In 2026 and beyond, your most strategic growth lever isn’t a product. It’s a person.
Specifically, a younger one.
For decades, credit unions have been fueled by loyal, long-tenured members - many of them Baby Boomers. But as this population ages, the need to attract and retain younger members is no longer a marketing goal. It’s an existential one.
The Demographic Crossroads
The average credit union today is facing an uncomfortable truth:
A high concentration of deposits is held by aging members. According to the Fed, Baby Boomers control over 50% of U.S. household wealth. In many CUs, 80% of deposits sit with just 20% of members, and those members are often in their 60s or 70s.
These members borrow less. Credit union profitability depends heavily on interest income from consumer lending, but older members typically don’t need new car loans, personal credit, or student lending.
They also spend less. With fewer everyday purchases, credit and debit card swipe volume drops, which directly lowers interchange income; a key non-interest revenue stream.
As deposits age out and exit the institution, access to low-cost loan funding diminishes, forcing credit unions to turn to more expensive alternatives (like borrowing from the FHLB) to keep their lending programs afloat.
That leaves a vulnerability. As these members age, their deposits will be withdrawn, whether to pay for long-term care, or transferred to beneficiaries who often leave the credit union altogether.
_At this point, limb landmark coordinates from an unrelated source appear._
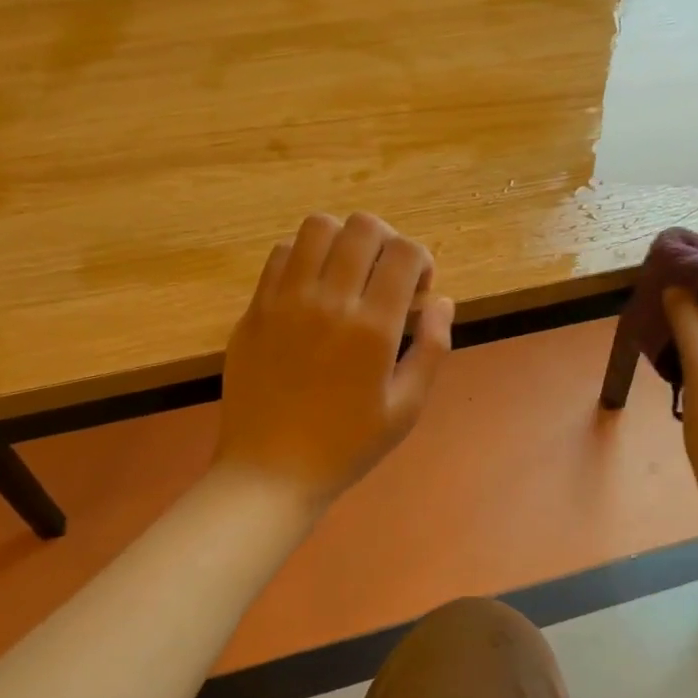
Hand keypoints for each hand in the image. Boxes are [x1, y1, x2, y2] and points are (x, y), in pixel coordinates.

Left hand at [214, 212, 454, 515]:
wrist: (271, 471)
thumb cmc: (348, 445)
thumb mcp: (407, 407)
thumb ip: (432, 347)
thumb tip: (442, 300)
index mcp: (372, 327)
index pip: (405, 252)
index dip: (421, 260)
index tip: (417, 290)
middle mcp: (329, 301)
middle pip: (363, 227)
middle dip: (386, 241)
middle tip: (385, 275)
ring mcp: (285, 300)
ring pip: (317, 227)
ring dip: (343, 241)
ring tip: (347, 273)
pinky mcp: (255, 307)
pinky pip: (280, 254)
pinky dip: (304, 258)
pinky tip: (311, 289)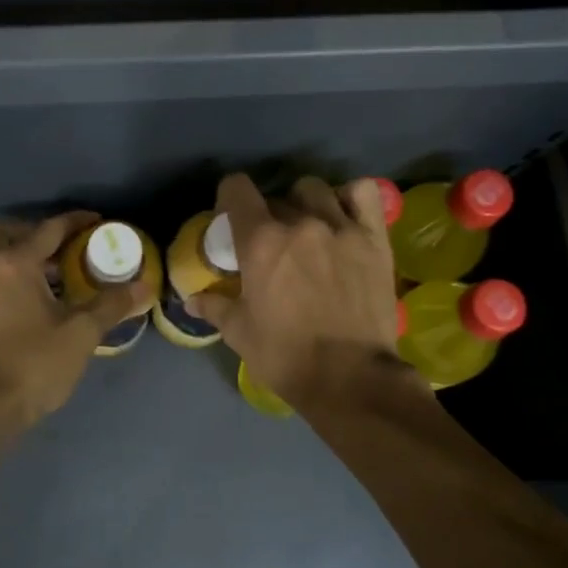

Why Younger Members Matter
Gen Z and Millennials represent the future revenue engine of the credit union:
They are more active borrowers; buying cars, consolidating credit, financing large expenses
They are higher frequency spenders, generating more interchange
They are tech-native and open to forming new financial relationships, if the experience aligns with their expectations
Yet many credit unions struggle to reach them, not because they don’t offer the right products, but because they don’t deliver them in the right way.
What These Members Want
Younger generations aren’t just looking for mobile apps and fast approvals. They expect:
Digital-first experiences that mirror what they get from Amazon, DoorDash, or Chime
Transparent pricing, instant feedback, and intuitive workflows
Purpose-driven brands with values that reflect inclusivity, environmental responsibility, and member advocacy
Smart personalization that uses their data to offer relevant solutions - not static product pitches
Strategic Questions for 2026 Planning
If your credit union is serious about long-term viability, ask:
What % of our portfolio is concentrated in members 65+?
What are we doing to ensure those assets aren’t withdrawn and lost?
Do our onboarding, lending, and account flows appeal to digital-native members, or do they still assume an in-branch world?
Are we using AI and data to personalize engagement, or still marketing by segment?
What investments will help us serve younger members not just better, but differently?
From Compliance to Connection
You don’t need to compromise your mission to win younger members. In fact, Gen Z and Millennials are deeply values-aligned. They want guidance, transparency, and fairness. They want smart, human-centered technology that makes their financial lives easier.
Modernizing your digital presence through experiences like instant account opening, AI-guided loan fulfillment, and intelligent member communications, does more than improve efficiency. It repositions your institution as a relevant, forward-thinking partner in the financial lives of tomorrow’s member base.